Non, plus de vers, quelque amour qui m’anime :
La règle et l’art m’échappent à la fois ;
Un écolier sait mieux coudre la rime
Au bout du vers mesuré sur ses doigts.
Devant le ciel lorsque tout haut je cause
Avec mon cœur, au fond des bois déserts,
L’écho des bois ne me répond qu’en prose.

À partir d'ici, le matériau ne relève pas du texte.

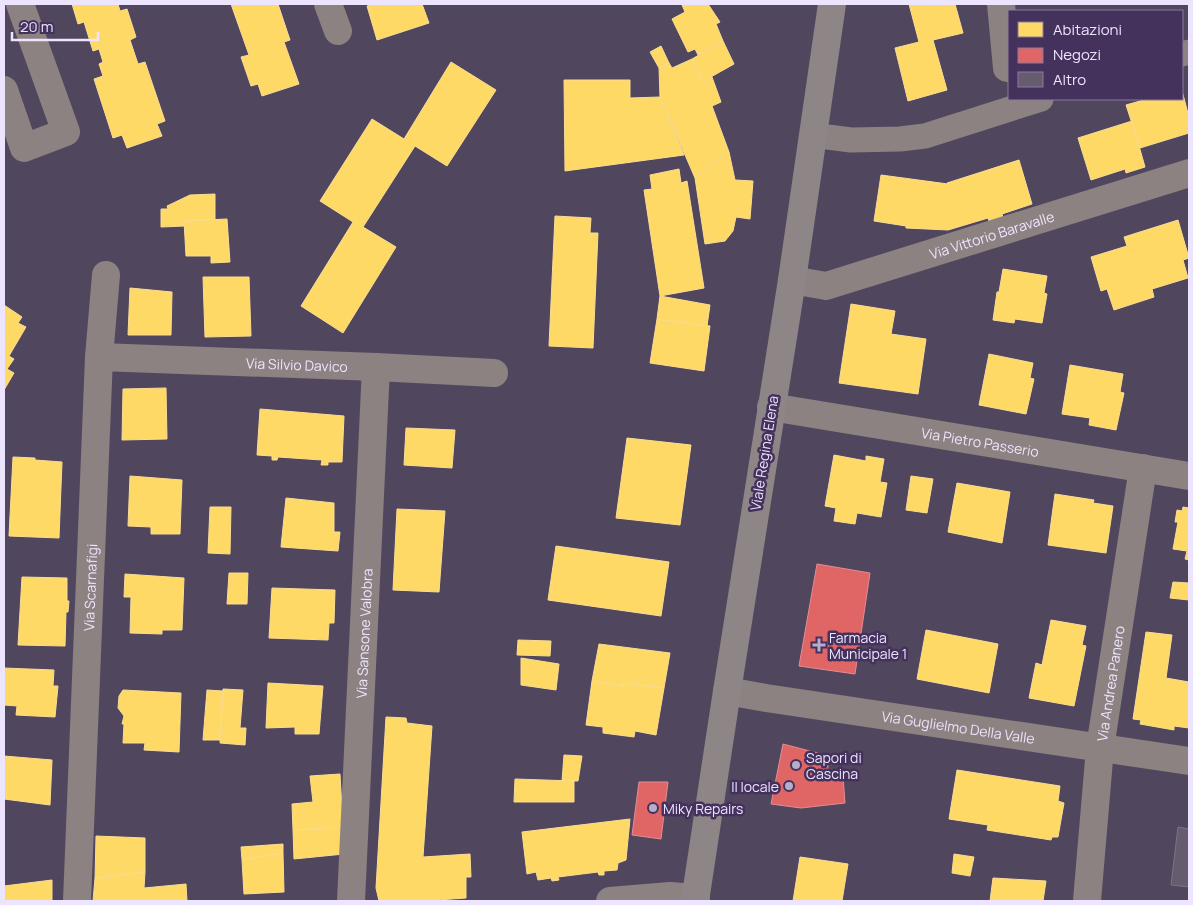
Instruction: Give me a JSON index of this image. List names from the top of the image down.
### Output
{
  "streets": {
    "main road": ["Viale Regina Elena"],
    "street": [
      "Via Vittorio Baravalle",
      "Via Silvio Davico",
      "Via Pietro Passerio",
      "Via Scarnafigi",
      "Via Sansone Valobra",
      "Via Andrea Panero",
      "Via Guglielmo Della Valle"
    ]
  },
  "crossings": [
    ["Via Vittorio Baravalle", "Viale Regina Elena"],
    ["Via Silvio Davico", "Via Scarnafigi"],
    ["Via Silvio Davico", "Via Sansone Valobra"],
    ["Via Pietro Passerio", "Viale Regina Elena"],
    ["Via Pietro Passerio", "Via Andrea Panero"],
    ["Viale Regina Elena", "Via Guglielmo Della Valle"],
    ["Via Andrea Panero", "Via Guglielmo Della Valle"]
  ],
  "places": {
    "health": ["Farmacia Municipale 1"],
    "other": ["Sapori di Cascina", "Il locale", "Miky Repairs"]
  },
  "legend": ["Abitazioni", "Negozi", "Altro"],
  "scale_bar": "20 m"
}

Dieu ne veut plus que je fasse de vers.

Dieu ne veut plus ! Et, comme aux fins d’automne,
Le villageois, dans ses clos dépouillés,
Regarde encor si l’arbre en sa couronne
Ne cache pas quelques fruits oubliés,
Je vais cherchant ; pour cela je m’éveille ;
Mais l’arbre est mort, fatigué des hivers :
Qu’il manquera de fruits à ma corbeille !

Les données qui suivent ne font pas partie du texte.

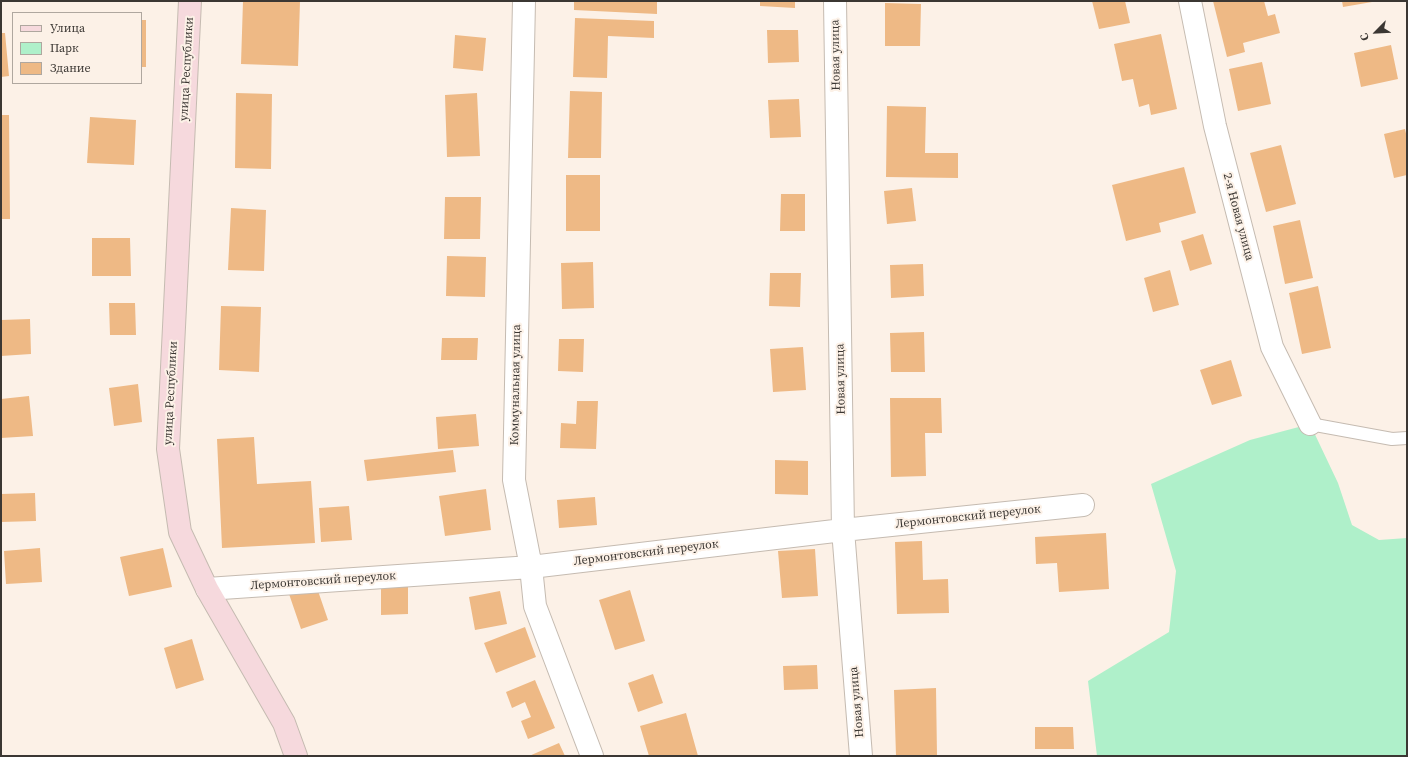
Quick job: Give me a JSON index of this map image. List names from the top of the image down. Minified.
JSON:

Dieu ne veut plus que je fasse de vers.

Dieu ne veut plus ! Et pourtant dans mon âme
J’entends sa voix dire au peuple craintif :
Lève ton front, peuple, je te proclame
De la couronne héritier présomptif.
Il dit : et moi, joyeux de prescience,
Lorsque j’allais, par de nouveaux concerts,
Peuple dauphin, t’instruire à la clémence,
Dieu ne veut plus que je fasse de vers.